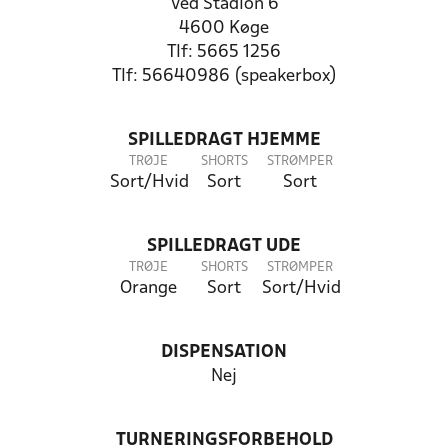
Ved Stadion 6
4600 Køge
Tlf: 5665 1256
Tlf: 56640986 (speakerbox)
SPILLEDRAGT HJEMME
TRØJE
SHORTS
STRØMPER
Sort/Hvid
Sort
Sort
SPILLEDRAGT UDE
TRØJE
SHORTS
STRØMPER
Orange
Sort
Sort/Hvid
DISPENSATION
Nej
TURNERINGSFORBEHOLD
---
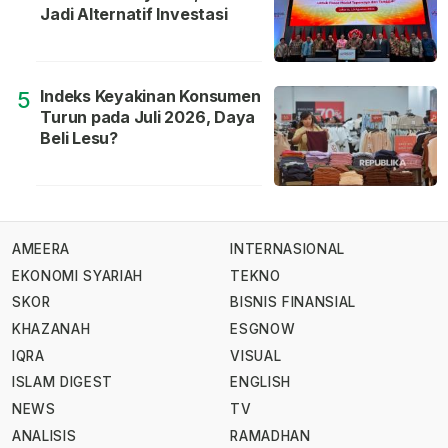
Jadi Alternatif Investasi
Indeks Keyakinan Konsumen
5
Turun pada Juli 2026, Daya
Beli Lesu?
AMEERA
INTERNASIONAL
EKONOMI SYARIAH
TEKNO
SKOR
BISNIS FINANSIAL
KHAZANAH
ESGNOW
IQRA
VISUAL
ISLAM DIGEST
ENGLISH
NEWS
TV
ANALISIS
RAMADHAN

### TO DO
Look above for the line with "Ved Stadion 6" and the line with "TURNERINGSFORBEHOLD". Write out those two lines and all the lines between them, exactly, and no others.

### RESPONSE
Ved Stadion 6
4600 Køge
Tlf: 5665 1256
Tlf: 56640986 (speakerbox)
SPILLEDRAGT HJEMME
TRØJE
SHORTS
STRØMPER
Sort/Hvid
Sort
Sort
SPILLEDRAGT UDE
TRØJE
SHORTS
STRØMPER
Orange
Sort
Sort/Hvid
DISPENSATION
Nej
TURNERINGSFORBEHOLD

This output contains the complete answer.